Saved data entries:

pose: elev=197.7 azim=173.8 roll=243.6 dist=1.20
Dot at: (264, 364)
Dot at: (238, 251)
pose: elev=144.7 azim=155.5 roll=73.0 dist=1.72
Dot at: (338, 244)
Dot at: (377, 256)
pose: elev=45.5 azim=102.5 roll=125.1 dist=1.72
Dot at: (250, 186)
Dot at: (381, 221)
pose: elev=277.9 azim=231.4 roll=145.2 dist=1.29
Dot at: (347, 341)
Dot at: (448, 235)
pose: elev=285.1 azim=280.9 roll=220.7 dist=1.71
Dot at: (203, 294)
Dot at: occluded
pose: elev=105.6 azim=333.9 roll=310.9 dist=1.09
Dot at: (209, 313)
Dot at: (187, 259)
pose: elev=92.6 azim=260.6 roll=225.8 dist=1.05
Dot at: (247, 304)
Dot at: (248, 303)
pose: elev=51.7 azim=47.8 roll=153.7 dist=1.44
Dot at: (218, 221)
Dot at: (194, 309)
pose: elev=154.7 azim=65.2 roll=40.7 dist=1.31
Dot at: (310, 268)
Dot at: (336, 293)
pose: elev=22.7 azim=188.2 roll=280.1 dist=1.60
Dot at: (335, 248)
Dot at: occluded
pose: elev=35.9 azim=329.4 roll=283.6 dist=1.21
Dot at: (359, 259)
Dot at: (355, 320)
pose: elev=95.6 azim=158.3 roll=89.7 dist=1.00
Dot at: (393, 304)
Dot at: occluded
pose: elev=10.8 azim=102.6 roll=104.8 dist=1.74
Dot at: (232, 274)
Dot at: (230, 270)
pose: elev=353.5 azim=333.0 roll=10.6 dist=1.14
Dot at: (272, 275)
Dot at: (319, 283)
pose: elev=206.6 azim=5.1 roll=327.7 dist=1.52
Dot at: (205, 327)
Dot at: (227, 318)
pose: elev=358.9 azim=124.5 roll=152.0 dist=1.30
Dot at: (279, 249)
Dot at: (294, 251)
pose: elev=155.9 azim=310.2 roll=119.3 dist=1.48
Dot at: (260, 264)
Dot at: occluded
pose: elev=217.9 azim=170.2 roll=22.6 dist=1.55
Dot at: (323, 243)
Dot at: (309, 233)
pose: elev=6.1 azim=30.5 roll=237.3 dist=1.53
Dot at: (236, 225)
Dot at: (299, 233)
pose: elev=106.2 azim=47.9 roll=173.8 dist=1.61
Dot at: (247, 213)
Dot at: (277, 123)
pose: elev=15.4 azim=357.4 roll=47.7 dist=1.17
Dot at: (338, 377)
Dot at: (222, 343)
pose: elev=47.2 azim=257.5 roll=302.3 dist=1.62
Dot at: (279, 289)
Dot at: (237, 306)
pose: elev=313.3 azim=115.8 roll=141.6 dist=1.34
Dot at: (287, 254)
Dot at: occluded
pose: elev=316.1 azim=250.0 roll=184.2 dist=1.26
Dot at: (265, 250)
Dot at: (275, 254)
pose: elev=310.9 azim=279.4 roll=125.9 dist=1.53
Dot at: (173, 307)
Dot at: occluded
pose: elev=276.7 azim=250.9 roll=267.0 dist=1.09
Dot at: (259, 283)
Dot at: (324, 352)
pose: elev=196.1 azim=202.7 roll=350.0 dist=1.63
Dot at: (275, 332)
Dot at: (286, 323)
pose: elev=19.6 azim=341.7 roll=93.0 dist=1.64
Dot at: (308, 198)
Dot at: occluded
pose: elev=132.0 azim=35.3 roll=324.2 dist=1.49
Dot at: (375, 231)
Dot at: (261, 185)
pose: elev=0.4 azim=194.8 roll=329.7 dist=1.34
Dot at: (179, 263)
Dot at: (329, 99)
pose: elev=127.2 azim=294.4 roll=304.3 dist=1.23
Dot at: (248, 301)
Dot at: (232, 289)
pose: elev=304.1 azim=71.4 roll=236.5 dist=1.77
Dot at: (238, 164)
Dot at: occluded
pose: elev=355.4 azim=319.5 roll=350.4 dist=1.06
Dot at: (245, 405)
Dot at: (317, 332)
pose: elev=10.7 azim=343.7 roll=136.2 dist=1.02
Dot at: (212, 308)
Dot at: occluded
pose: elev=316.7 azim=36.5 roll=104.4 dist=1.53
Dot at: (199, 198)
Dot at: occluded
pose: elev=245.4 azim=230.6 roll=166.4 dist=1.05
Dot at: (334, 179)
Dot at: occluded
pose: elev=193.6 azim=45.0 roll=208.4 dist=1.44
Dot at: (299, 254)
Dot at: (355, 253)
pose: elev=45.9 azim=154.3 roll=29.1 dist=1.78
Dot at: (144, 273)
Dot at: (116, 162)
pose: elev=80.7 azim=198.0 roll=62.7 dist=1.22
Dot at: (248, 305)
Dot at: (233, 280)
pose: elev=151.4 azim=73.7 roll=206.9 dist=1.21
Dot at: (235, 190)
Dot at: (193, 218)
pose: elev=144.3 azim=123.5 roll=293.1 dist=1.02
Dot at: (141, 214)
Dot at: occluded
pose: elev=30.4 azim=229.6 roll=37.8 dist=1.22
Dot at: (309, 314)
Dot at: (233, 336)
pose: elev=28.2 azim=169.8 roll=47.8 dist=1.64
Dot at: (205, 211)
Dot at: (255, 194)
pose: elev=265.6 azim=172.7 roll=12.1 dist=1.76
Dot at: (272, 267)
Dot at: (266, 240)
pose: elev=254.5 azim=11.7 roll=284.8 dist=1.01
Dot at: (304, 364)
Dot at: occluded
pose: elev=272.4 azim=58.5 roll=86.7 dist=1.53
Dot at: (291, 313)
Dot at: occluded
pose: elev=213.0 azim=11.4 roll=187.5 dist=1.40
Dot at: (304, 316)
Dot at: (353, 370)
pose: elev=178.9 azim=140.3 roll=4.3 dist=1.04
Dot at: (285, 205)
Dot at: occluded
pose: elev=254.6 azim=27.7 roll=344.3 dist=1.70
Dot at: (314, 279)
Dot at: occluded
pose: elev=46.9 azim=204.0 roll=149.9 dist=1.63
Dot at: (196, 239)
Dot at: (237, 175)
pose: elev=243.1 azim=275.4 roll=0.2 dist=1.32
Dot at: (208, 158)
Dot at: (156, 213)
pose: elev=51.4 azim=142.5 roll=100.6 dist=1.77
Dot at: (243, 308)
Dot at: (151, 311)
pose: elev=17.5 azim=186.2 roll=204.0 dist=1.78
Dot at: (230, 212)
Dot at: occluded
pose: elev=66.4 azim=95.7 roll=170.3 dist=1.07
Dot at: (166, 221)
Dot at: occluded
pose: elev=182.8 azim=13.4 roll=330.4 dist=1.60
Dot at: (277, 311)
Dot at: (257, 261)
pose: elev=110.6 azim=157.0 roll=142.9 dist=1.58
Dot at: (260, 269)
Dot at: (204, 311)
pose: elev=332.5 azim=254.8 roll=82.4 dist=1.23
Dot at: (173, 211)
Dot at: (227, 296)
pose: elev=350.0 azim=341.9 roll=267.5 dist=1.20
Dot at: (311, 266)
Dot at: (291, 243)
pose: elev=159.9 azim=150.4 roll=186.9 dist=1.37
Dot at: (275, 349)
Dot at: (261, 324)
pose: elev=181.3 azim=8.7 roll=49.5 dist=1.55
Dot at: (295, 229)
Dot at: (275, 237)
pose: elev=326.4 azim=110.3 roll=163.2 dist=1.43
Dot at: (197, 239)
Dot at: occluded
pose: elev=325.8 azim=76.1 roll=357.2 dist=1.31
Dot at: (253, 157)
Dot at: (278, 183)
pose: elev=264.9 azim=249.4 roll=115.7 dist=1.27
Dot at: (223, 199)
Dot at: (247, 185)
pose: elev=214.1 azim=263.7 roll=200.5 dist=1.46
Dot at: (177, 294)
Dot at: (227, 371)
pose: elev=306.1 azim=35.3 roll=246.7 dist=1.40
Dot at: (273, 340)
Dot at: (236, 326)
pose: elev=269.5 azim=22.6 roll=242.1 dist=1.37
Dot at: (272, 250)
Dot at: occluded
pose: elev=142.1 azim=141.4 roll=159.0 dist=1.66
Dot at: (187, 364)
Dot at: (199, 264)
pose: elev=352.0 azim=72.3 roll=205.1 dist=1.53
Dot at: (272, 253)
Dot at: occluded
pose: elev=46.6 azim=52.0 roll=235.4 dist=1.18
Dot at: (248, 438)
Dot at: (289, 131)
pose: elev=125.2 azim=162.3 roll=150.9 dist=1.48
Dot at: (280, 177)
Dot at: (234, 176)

**DESCRIPTION OF THE TASK**
Copy out the rows above word for word, from the line containing "pose: elev=217.9 azim=170.2" through the line containing "Dot at: (275, 254)", including both of those lines.

**THE OUTPUT**
pose: elev=217.9 azim=170.2 roll=22.6 dist=1.55
Dot at: (323, 243)
Dot at: (309, 233)
pose: elev=6.1 azim=30.5 roll=237.3 dist=1.53
Dot at: (236, 225)
Dot at: (299, 233)
pose: elev=106.2 azim=47.9 roll=173.8 dist=1.61
Dot at: (247, 213)
Dot at: (277, 123)
pose: elev=15.4 azim=357.4 roll=47.7 dist=1.17
Dot at: (338, 377)
Dot at: (222, 343)
pose: elev=47.2 azim=257.5 roll=302.3 dist=1.62
Dot at: (279, 289)
Dot at: (237, 306)
pose: elev=313.3 azim=115.8 roll=141.6 dist=1.34
Dot at: (287, 254)
Dot at: occluded
pose: elev=316.1 azim=250.0 roll=184.2 dist=1.26
Dot at: (265, 250)
Dot at: (275, 254)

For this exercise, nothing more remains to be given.